I'll search "0633798535" (the second or last substring separated by dash, because that's the only info I have about those files present in that ftp, do not know the full file name). Bellow code I'm using to do this

try{
browseRequest = (FtpWebRequest)FtpWebRequest.Create(ftpAddress);

browseRequest.Credentials = new NetworkCredential(username, password);
browseRequest.UsePassive = true;
browseRequest.UseBinary = true;
browseRequest.KeepAlive = true;

browseRequest.Method = WebRequestMethods.Ftp.ListDirectory;
response = (FtpWebResponse)browseRequest.GetResponse();
responseStream = response.GetResponseStream();

if (responseStream != null)
{
    using (StreamReader reader = new StreamReader(responseStream))
    {
        while (!reader.EndOfStream && !isDownloaded)
        {
            string fileName = reader.ReadLine().ToString();
            if (fileName.Contains(subStringToBeFind)) //search for the first encounter
            {
                //download the file
                isDownloaded = true; //initially false
            }
        }
    }
}
}

Here I'm using sequential search to find the file name. But the problem is if the quantity of files is large the searching becomes slow, say for 82000 file names if I'm looking for the last file it takes like 2 minuets to search out. Because of this the application is slow. So, I need help to accelerate the searching. Is there any way to use binary search or something else to improve the searching time.


Solution

  • You can only use a binary search if you already have all the data (and if it's sorted, which it looks like it may be here). I strongly suspect that the bottleneck isn't the Contains method here - I would expect it to be the data transfer. That already looks like it's reasonably efficient, although I would make three changes:

    • Use the fact that ReadLine() returns null at the end of input rather than using EndOfStream
    • Use the fact that ReadLine() is declared to return string - you don't need to call ToString. (This won't be hurting your performance, but it's ugly.)
    • Use a using statement for the response and the response stream.
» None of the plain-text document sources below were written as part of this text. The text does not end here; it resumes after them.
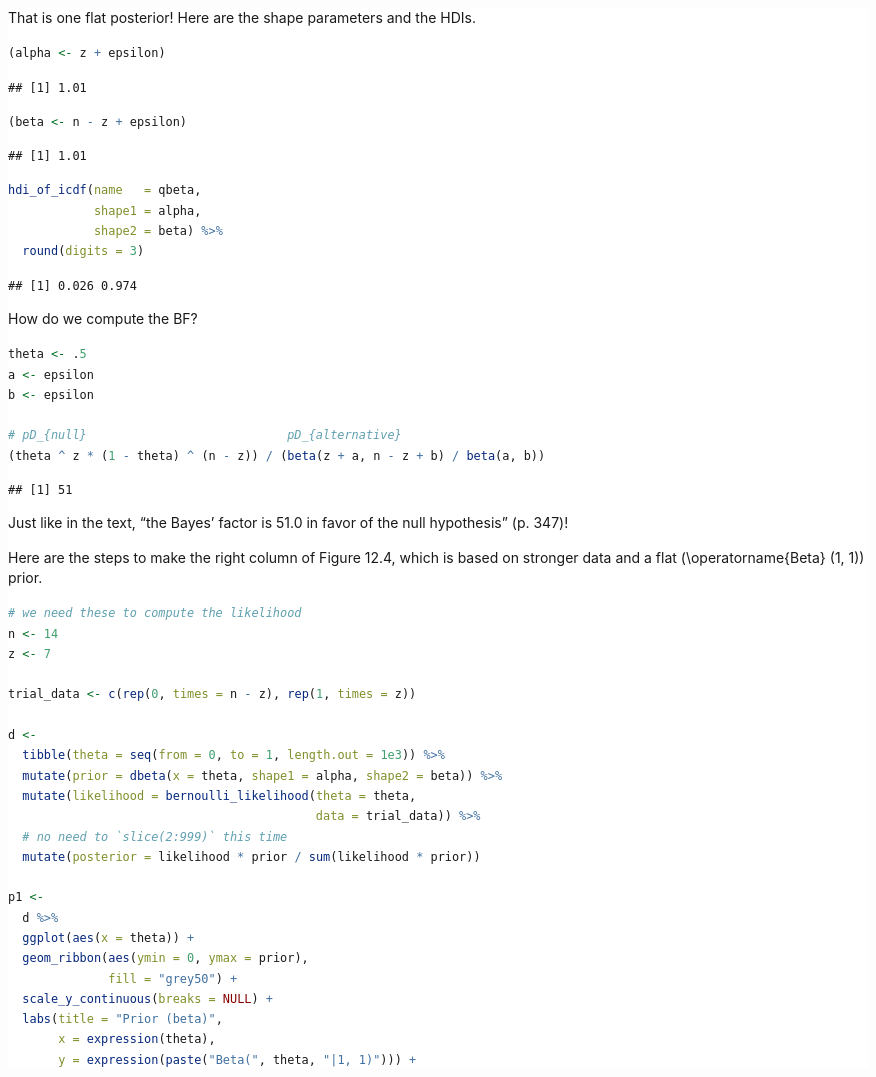 That is one flat posterior\! Here are the shape parameters and the HDIs.

``` r
(alpha <- z + epsilon)
```

    ## [1] 1.01

``` r
(beta <- n - z + epsilon)
```

    ## [1] 1.01

``` r
hdi_of_icdf(name   = qbeta,
            shape1 = alpha,
            shape2 = beta) %>% 
  round(digits = 3)
```

    ## [1] 0.026 0.974

How do we compute the BF?

``` r
theta <- .5
a <- epsilon
b <- epsilon

# pD_{null}                            pD_{alternative}
(theta ^ z * (1 - theta) ^ (n - z)) / (beta(z + a, n - z + b) / beta(a, b))
```

    ## [1] 51

Just like in the text, “the Bayes’ factor is 51.0 in favor of the null
hypothesis” (p. 347)\!

Here are the steps to make the right column of Figure 12.4, which is
based on stronger data and a flat \(\operatorname{Beta} (1, 1)\) prior.

``` r
# we need these to compute the likelihood
n <- 14
z <- 7

trial_data <- c(rep(0, times = n - z), rep(1, times = z))

d <-
  tibble(theta = seq(from = 0, to = 1, length.out = 1e3)) %>%
  mutate(prior = dbeta(x = theta, shape1 = alpha, shape2 = beta)) %>%
  mutate(likelihood = bernoulli_likelihood(theta = theta,
                                           data = trial_data)) %>%
  # no need to `slice(2:999)` this time
  mutate(posterior = likelihood * prior / sum(likelihood * prior))

p1 <-
  d %>% 
  ggplot(aes(x = theta)) +
  geom_ribbon(aes(ymin = 0, ymax = prior),
              fill = "grey50") +
  scale_y_continuous(breaks = NULL) +
  labs(title = "Prior (beta)",
       x = expression(theta),
       y = expression(paste("Beta(", theta, "|1, 1)"))) +
```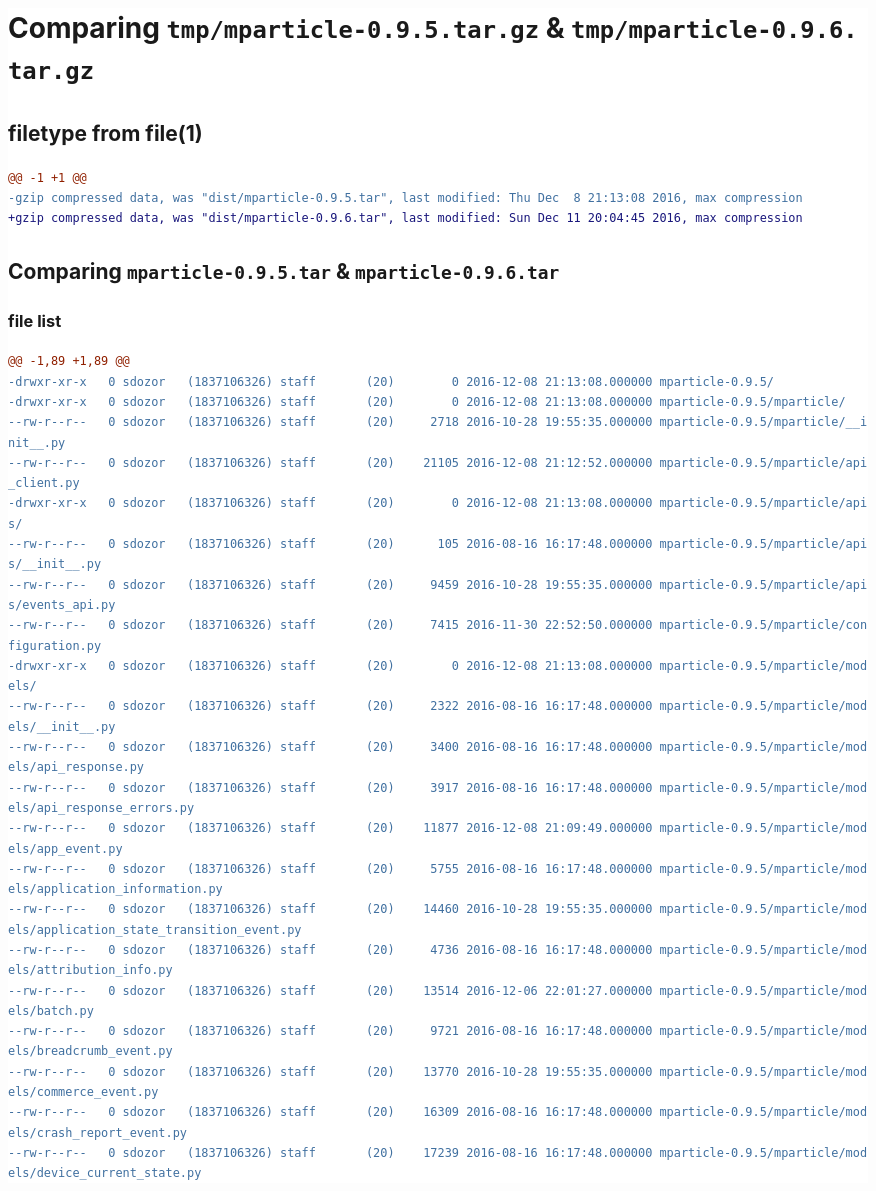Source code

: # Comparing `tmp/mparticle-0.9.5.tar.gz` & `tmp/mparticle-0.9.6.tar.gz`

## filetype from file(1)

```diff
@@ -1 +1 @@
-gzip compressed data, was "dist/mparticle-0.9.5.tar", last modified: Thu Dec  8 21:13:08 2016, max compression
+gzip compressed data, was "dist/mparticle-0.9.6.tar", last modified: Sun Dec 11 20:04:45 2016, max compression
```

## Comparing `mparticle-0.9.5.tar` & `mparticle-0.9.6.tar`

### file list

```diff
@@ -1,89 +1,89 @@
-drwxr-xr-x   0 sdozor   (1837106326) staff       (20)        0 2016-12-08 21:13:08.000000 mparticle-0.9.5/
-drwxr-xr-x   0 sdozor   (1837106326) staff       (20)        0 2016-12-08 21:13:08.000000 mparticle-0.9.5/mparticle/
--rw-r--r--   0 sdozor   (1837106326) staff       (20)     2718 2016-10-28 19:55:35.000000 mparticle-0.9.5/mparticle/__init__.py
--rw-r--r--   0 sdozor   (1837106326) staff       (20)    21105 2016-12-08 21:12:52.000000 mparticle-0.9.5/mparticle/api_client.py
-drwxr-xr-x   0 sdozor   (1837106326) staff       (20)        0 2016-12-08 21:13:08.000000 mparticle-0.9.5/mparticle/apis/
--rw-r--r--   0 sdozor   (1837106326) staff       (20)      105 2016-08-16 16:17:48.000000 mparticle-0.9.5/mparticle/apis/__init__.py
--rw-r--r--   0 sdozor   (1837106326) staff       (20)     9459 2016-10-28 19:55:35.000000 mparticle-0.9.5/mparticle/apis/events_api.py
--rw-r--r--   0 sdozor   (1837106326) staff       (20)     7415 2016-11-30 22:52:50.000000 mparticle-0.9.5/mparticle/configuration.py
-drwxr-xr-x   0 sdozor   (1837106326) staff       (20)        0 2016-12-08 21:13:08.000000 mparticle-0.9.5/mparticle/models/
--rw-r--r--   0 sdozor   (1837106326) staff       (20)     2322 2016-08-16 16:17:48.000000 mparticle-0.9.5/mparticle/models/__init__.py
--rw-r--r--   0 sdozor   (1837106326) staff       (20)     3400 2016-08-16 16:17:48.000000 mparticle-0.9.5/mparticle/models/api_response.py
--rw-r--r--   0 sdozor   (1837106326) staff       (20)     3917 2016-08-16 16:17:48.000000 mparticle-0.9.5/mparticle/models/api_response_errors.py
--rw-r--r--   0 sdozor   (1837106326) staff       (20)    11877 2016-12-08 21:09:49.000000 mparticle-0.9.5/mparticle/models/app_event.py
--rw-r--r--   0 sdozor   (1837106326) staff       (20)     5755 2016-08-16 16:17:48.000000 mparticle-0.9.5/mparticle/models/application_information.py
--rw-r--r--   0 sdozor   (1837106326) staff       (20)    14460 2016-10-28 19:55:35.000000 mparticle-0.9.5/mparticle/models/application_state_transition_event.py
--rw-r--r--   0 sdozor   (1837106326) staff       (20)     4736 2016-08-16 16:17:48.000000 mparticle-0.9.5/mparticle/models/attribution_info.py
--rw-r--r--   0 sdozor   (1837106326) staff       (20)    13514 2016-12-06 22:01:27.000000 mparticle-0.9.5/mparticle/models/batch.py
--rw-r--r--   0 sdozor   (1837106326) staff       (20)     9721 2016-08-16 16:17:48.000000 mparticle-0.9.5/mparticle/models/breadcrumb_event.py
--rw-r--r--   0 sdozor   (1837106326) staff       (20)    13770 2016-10-28 19:55:35.000000 mparticle-0.9.5/mparticle/models/commerce_event.py
--rw-r--r--   0 sdozor   (1837106326) staff       (20)    16309 2016-08-16 16:17:48.000000 mparticle-0.9.5/mparticle/models/crash_report_event.py
--rw-r--r--   0 sdozor   (1837106326) staff       (20)    17239 2016-08-16 16:17:48.000000 mparticle-0.9.5/mparticle/models/device_current_state.py
```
You may be okay because you've got a using statement for the reader, but you should at least have one for the response itself.

    So:

    string line;
    while (!isDownloaded && (line = reader.ReadLine()) != null)
    {
        if (line.Contains(target))
        {
            isDownloaded = true;
        }
    }
    

    To validate that it really is the network that's the issue rather than the Contains call, try separating the two (just for diagnostic purposes; you don't want to do this in reality, because you want to be able to stop as soon as you've found the file):

    • Fetch all the filenames, and store them in a file (or in memory)
    • Search through the filenames

    Time both steps - I would be astonished if you didn't find that the first step took almost all the time. Searching through 82000 strings using Contains should be very, very quick.